Highly mesoporous SAPO-11 molecular sieves with tunable acidity: facile synthesis, formation mechanism and catalytic performance in hydroisomerization of n-dodecane

Abstract

The pore architecture and acidity of zeolite materials play crucial roles in the activity and selectivity of catalytic reactions. Herein, hierarchical SAPO-11 molecular sieve microspheres with uniform intercrystalline mesoporosity (ca. 4.3 nm) and tunable acidity were synthesized via dry-gel conversion (DGC) of a silicoaluminophosphate–organosilane composite. The products were comprehensively characterized using multiple techniques, including XRD, SEM, TEM, N₂ adsorption–desorption, NH₃-TPD, pyridine-adsorbed IR (Py-IR), TG and ²⁹Si MAS NMR measurements. It is revealed that the products' acidity can be precisely tuned in a wide range by simply adjusting the water content used in the synthesis.
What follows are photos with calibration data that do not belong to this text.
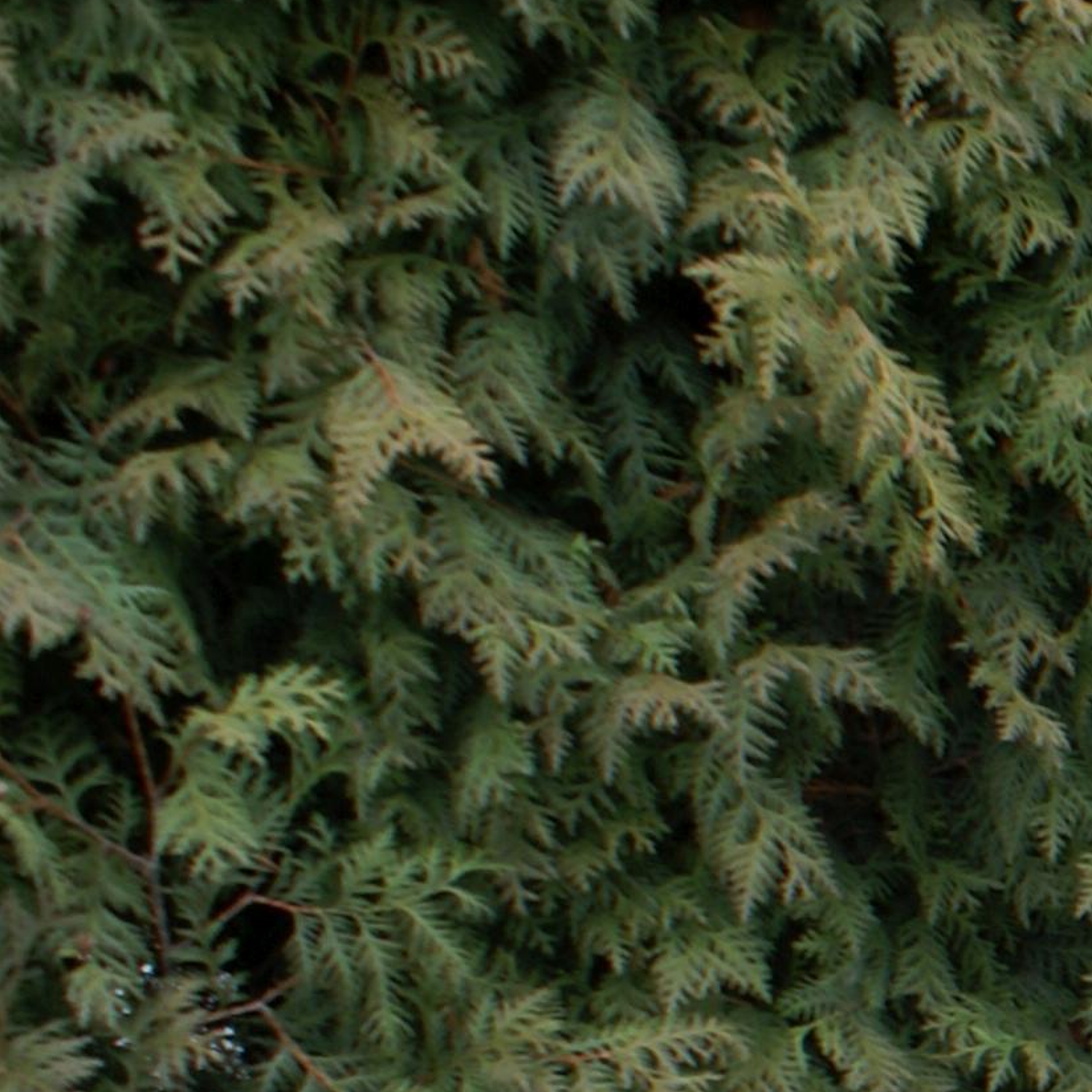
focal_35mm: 108
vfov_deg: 15.7
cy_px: 1160
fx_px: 3855
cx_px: 2480
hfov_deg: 13.0
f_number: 6.3
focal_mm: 18
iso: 100
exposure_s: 1/50
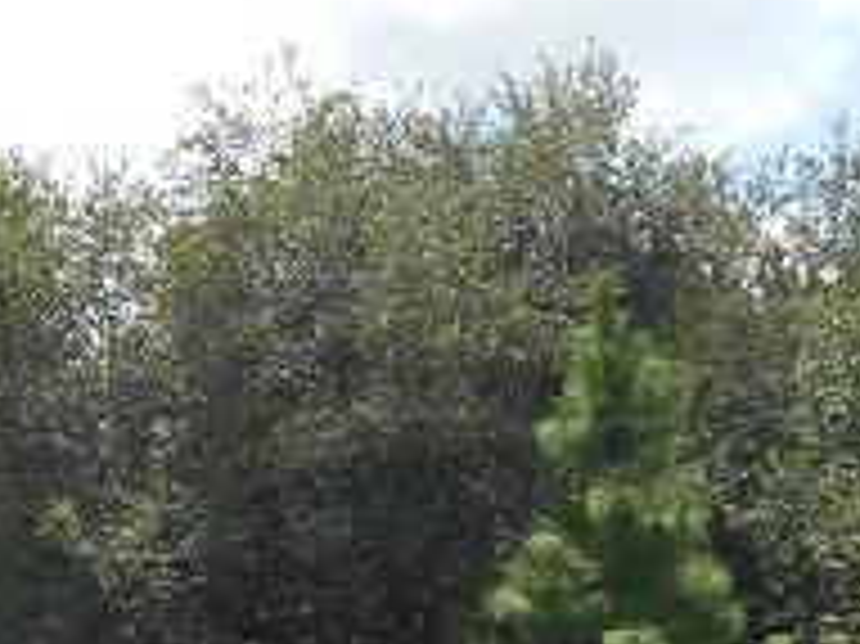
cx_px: -333
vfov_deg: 13.3
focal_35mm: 109
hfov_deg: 16.8
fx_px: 2706
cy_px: 739
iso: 80
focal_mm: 4.7
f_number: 3.4
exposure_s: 1/640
The growth of such hierarchical SAPO-11 underwent a rearrangement of the mesopores: the original mesopores (ca. 17 nm) of the precursor were collapsed at the initial stage of crystallization and the final mesopores of the products were directed by the organosilane. More importantly, the Pt/hierarchical SAPO-11 catalysts exhibited enhanced isomerization selectivity in the hydroisomerization of n-dodecane, attributed to their excellent diffusion properties resulting from the hierarchical pore network. This work demonstrates a facile approach to synthesize hierarchical zeolites with tunable acidity, which is beneficial for catalytic reactions involving bulky molecules.